Rockchip & Allwinner did threaten some SoCs but haven’t seen anything avail in a form we can use.
Raven is a special case for quick KW & dataset capture if anyone does make that more robust but a major part of the problem is the KWS we and models they employ are far from state-of-art or self learning as come with a static model.
State-of-the-art is returning to single mic so manufactures can make next gen phones without need of multiple mics and sound access holes.
State-of-the-art room pickup is multiple beamforming/bss distributed mics as far pickup in excess noise fields is just pointless to try and find that meager ripple in air.
Also its looking at what noise is which in a domestic situation its mainly media and the solution to that is merely volume ducking and AEC.
The above KWS tensorflow-lite model can do 20ms streaming and provide an extremely accurate envelope and run in less than 20% single core load of a pi3A+
So yeah you can run 2x KWS on a Pi3 and more just not with the KWS you have and Porcupine is an OK KWS but it gives zero metric out other than a KW has been hit so relatively useless.

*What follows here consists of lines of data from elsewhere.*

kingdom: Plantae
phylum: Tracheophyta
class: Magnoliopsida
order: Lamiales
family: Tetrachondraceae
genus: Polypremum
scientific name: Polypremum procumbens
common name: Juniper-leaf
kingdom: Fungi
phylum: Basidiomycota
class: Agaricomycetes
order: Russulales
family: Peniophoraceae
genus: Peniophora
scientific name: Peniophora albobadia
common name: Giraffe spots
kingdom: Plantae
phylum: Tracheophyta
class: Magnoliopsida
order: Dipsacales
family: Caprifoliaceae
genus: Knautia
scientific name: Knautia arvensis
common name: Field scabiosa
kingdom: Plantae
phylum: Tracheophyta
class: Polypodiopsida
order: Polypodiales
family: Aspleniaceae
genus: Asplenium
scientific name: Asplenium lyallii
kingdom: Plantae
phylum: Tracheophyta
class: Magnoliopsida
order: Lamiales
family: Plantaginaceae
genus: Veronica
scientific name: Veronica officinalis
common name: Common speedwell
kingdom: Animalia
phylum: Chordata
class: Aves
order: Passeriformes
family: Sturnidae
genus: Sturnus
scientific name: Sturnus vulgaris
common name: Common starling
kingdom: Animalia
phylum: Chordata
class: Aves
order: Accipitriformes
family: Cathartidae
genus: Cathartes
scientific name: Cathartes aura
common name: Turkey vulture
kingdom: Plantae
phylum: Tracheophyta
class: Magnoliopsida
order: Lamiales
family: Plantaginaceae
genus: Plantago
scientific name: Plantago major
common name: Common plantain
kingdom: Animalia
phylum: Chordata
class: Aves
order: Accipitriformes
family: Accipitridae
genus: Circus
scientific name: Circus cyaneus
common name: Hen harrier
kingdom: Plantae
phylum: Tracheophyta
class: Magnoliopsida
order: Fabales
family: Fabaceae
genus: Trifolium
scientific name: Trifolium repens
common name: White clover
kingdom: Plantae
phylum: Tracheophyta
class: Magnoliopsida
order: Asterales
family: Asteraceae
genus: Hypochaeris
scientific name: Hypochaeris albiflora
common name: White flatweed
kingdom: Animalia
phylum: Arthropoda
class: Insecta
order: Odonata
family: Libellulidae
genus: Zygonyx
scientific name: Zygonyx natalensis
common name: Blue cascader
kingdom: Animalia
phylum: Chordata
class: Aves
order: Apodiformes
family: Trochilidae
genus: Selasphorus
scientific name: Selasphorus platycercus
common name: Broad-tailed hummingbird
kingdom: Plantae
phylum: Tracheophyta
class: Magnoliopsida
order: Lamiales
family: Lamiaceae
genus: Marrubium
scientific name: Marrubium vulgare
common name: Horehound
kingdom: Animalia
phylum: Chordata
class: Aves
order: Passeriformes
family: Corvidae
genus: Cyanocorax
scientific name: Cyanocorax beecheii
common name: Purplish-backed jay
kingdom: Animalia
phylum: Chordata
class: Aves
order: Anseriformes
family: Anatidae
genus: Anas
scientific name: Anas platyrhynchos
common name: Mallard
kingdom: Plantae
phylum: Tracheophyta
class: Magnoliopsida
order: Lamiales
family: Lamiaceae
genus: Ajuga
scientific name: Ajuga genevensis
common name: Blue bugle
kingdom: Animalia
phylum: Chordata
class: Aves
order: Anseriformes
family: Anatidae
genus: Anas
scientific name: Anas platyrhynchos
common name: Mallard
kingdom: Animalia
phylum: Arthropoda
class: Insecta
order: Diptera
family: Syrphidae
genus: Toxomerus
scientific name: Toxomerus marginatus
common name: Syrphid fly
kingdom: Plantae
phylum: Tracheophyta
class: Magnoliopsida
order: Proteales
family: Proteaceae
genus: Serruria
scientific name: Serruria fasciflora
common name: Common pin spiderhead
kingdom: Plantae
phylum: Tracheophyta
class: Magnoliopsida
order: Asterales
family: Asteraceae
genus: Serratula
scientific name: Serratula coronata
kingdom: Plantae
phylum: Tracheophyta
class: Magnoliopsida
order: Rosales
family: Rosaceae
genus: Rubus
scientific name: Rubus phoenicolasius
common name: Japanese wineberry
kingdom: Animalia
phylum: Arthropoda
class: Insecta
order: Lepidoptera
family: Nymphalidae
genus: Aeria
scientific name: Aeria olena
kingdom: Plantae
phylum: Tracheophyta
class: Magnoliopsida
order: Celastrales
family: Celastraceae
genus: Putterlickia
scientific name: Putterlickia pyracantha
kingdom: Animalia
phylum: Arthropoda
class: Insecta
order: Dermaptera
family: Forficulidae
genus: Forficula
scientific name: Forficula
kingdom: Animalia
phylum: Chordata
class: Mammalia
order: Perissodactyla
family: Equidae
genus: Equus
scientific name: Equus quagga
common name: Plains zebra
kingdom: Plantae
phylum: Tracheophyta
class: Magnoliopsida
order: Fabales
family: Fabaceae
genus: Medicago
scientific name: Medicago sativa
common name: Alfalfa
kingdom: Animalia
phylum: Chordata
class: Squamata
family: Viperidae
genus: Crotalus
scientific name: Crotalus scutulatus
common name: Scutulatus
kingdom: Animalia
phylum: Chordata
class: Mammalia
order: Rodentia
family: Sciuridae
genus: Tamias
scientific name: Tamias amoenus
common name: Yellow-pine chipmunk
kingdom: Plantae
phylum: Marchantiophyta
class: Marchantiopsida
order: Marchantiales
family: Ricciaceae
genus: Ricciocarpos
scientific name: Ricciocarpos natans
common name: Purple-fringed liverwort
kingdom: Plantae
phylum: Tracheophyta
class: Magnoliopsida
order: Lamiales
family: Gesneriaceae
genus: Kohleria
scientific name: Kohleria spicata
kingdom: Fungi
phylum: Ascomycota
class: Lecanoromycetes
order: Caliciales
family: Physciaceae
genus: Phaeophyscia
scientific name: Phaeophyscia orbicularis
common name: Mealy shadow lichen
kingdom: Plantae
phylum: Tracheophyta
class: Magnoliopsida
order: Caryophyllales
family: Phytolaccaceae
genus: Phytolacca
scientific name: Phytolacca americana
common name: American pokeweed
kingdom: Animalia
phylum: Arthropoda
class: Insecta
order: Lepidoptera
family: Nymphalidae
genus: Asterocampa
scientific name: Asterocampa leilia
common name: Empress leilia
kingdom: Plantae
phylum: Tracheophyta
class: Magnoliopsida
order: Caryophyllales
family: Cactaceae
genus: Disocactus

State-of-the-art with KWS is https://github.com/google-research/google-research/tree/master/kws_streaming which my repo is just an adaption of that to try and make use a little easier.
State-of-the-art is likely to be a single brain that is fed from multiple distributed mics/arrays with the best signal picked and likely further preprocessing, but prob a strange focus when the KWS we have are so far away from state of the art and even the ASR as state-of-the art ASR can understand through noise.
One of the latest speech toolkits has tools for beamforming but is intel/nvidia based so likely jetson or above but not for the likes where Rhass is in the name as for voice AI raspberry is really the wrong platform.